Exercise directions: Rewrite the data below with every "chart" changed to "graph" and nothing else altered, leaving out the pictures.
☆ ☆ ☆ ☆
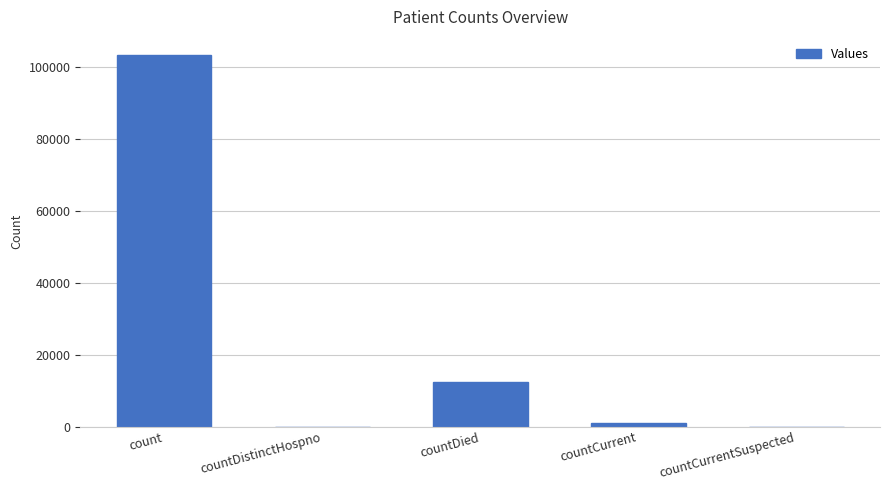

Count the number of data series in this chart.

1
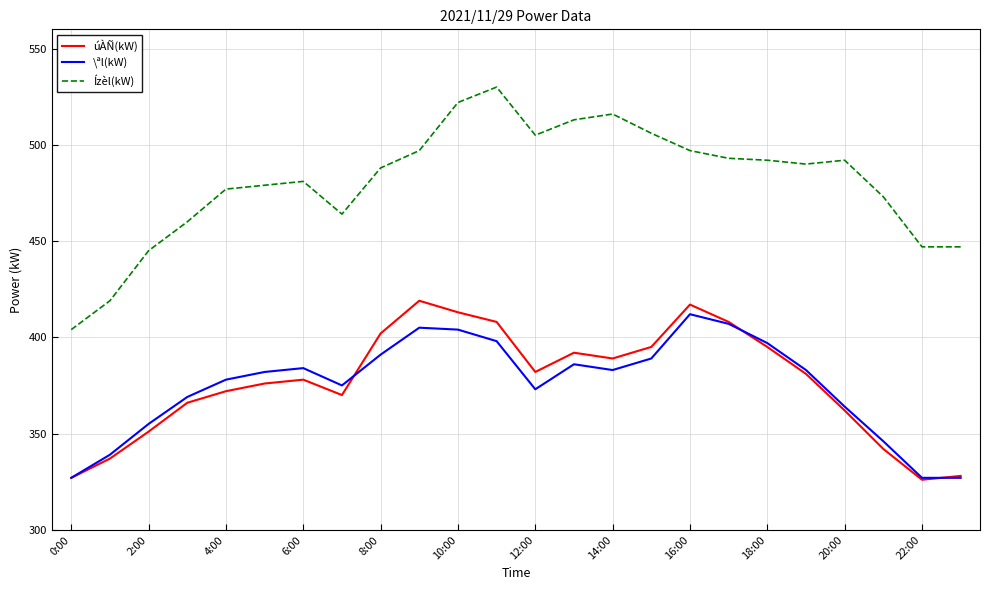

What is the lowest value of the Ízèl(kW) series?

404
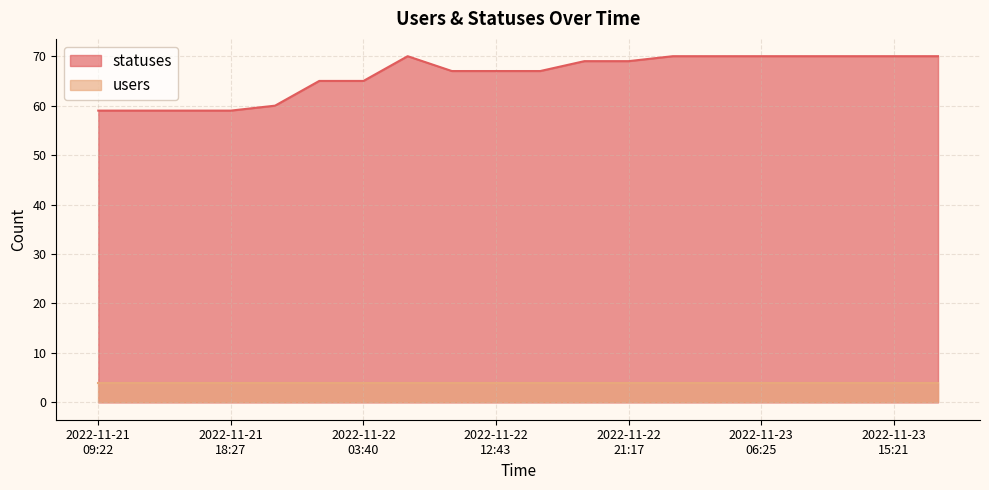

True or false: the data has more than 2 interior local peaks.

False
☆ ☆ ☆ ☆
Your response:
Count the number of data series in this graph.

1

What is the lowest value of the Ízèl(kW) series?

404

True or false: the data has more than 2 interior local peaks.

False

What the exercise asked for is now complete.